> _Task item_
In the piece on two-dimensional materials, in what year was graphene first isolated and identified in a lab?

> _Quoted passage_
Three dream materials

20 kilos of graphene will improve all the touchscreens in the world.

In the last 10 to 15 years, two-dimensional, or 2D, materials – so-called because they consist of just one layer of atoms and therefore lack a significant third dimension – have been heralded as one of the wonders of the 21st century. Although still being developed into useable, commercial products, they continue to be seen as potential game changers for many sectors. They are expected to make aeroplanes and cars lighter and stronger, computers more compact and faster, sensors more sensitive, and many appliances, machines and systems more effective and maintenance-friendly. The University of Twente’s MESA+ Institute is one of the frontrunners in the research and development of these miracle materials of the future.

Three dream materials

The best-known 2D material is graphene: ultrathin, feather light, stronger than steel and diamond, conductive, transparent and flexible. Less well-known, but equally promising, says UT scientist Harold Zandvliet, are two materials that are similar in structure to graphene: silicene and germanene. ‘There are significant hurdles to overcome before we see these types of materials used on a large scale in industry or in daily life, but they are potentially dream materials,’ he says.

Graphene

Graphene is not only the most well-known 2D material, it is also the most studied: hundreds, if not thousands, of research groups around the world are endeavouring to unravel its secrets. Graphene is related to a natural material we use to fill pencils: graphite. It is made up of a single layer of carbon atoms and was first isolated and identified in a lab in 2004. Russian-Dutch physicist Andre Geim and his Russian colleague Konstantin Novoselov received the Nobel Prize for Physics in 2010 for their work on graphene, which included developing a method for studying the new material.

The strongest material in the world, graphene is so strong that a square meter sheet of it, many times thinner than a sheet of paper, can carry several kilogrammes – say, the weight of a baby – without breaking or sagging. It is completely inert – and therefore insensitive to humidity or oxidation – and an excellent thermal and electrical conductor. This conductivity, combined with its nearly total transparency, makes graphene an exciting option for many applications, such as touch screens. The fact that graphene is also the world’s thinnest material adds to this potential: assuming all seven billion people in the world possess one touch screen device each of about ten by ten centimetres, it would take a mere 20 kilos to provide them all with a graphene screen, Zandvliet estimates.

Research project Graphene Flagship

It’s no wonder graphene is the subject of the biggest European research initiative ever, Graphene Flagship. Operating on a budget of a billion euros, Graphene Flagship has brought together a consortium of over 150 academic and industrial research groups from 23 countries to make the miracle of graphene a reality: despite the material’s promise – and the increase in low-value applications, from tennis rackets and helmets to conductive paints – the production of high-quality graphene remains too costly for large-scale use. With the Graphene Flagship, the EU aims to get graphene out of the lab and onto the market, generating new opportunities, jobs and economic growth. The project’s ambition is to the make the graphene dream come true in the next ten years by developing all kinds of ultra-strong, ultra-thin, conductive applications: from salt and CO2 filters to aeroplane and car materials, from better batteries and solar panels to flexible, wearable electronics, and from systems that clean up radioactive waste to minute ‘brain pacemakers’.

> _Stored data entries_
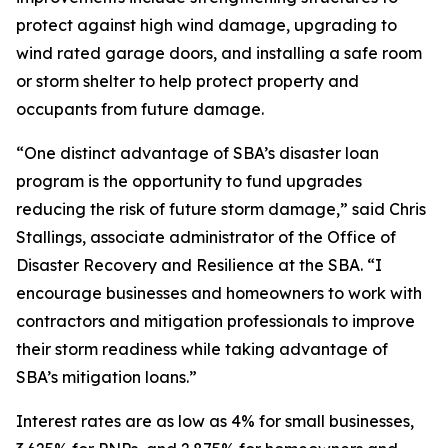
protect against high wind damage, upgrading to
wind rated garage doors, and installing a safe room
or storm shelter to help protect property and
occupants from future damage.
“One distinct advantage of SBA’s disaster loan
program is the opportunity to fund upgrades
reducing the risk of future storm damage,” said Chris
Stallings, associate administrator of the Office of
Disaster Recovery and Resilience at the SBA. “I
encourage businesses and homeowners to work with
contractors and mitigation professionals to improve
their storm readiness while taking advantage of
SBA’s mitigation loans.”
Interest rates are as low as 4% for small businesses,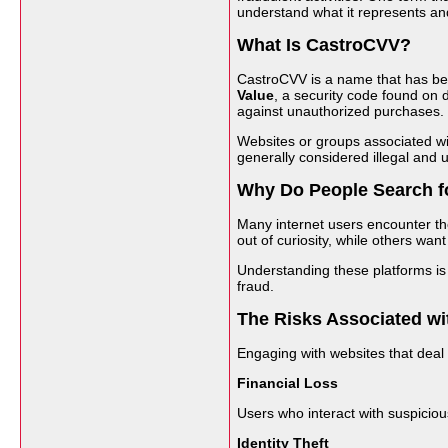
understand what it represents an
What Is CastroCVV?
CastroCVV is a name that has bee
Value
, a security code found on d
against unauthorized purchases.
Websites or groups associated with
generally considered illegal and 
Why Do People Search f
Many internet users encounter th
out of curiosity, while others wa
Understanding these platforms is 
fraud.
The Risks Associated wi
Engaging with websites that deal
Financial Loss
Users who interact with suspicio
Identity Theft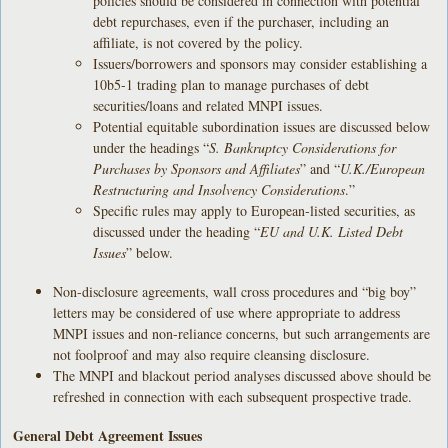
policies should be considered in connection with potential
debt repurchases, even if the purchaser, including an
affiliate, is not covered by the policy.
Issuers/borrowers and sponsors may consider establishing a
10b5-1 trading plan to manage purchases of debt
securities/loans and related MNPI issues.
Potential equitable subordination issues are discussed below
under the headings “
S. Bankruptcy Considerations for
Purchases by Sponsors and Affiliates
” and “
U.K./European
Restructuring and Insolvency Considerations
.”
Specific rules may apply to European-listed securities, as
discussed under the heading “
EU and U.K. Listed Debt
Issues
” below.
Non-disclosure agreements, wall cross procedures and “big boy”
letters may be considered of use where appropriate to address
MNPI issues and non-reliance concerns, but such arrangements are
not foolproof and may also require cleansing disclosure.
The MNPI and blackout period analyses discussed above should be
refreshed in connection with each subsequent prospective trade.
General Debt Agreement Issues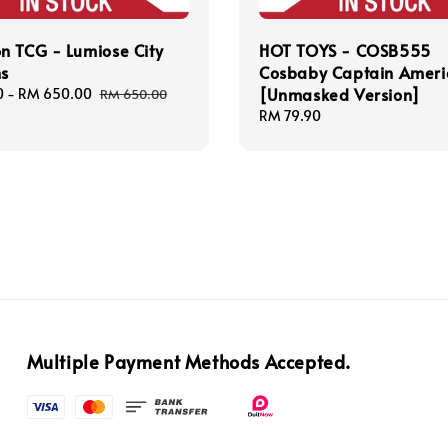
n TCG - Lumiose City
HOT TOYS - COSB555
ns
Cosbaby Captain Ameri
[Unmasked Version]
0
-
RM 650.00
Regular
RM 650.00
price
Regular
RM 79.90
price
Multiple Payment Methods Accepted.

> _Exercise response_
2004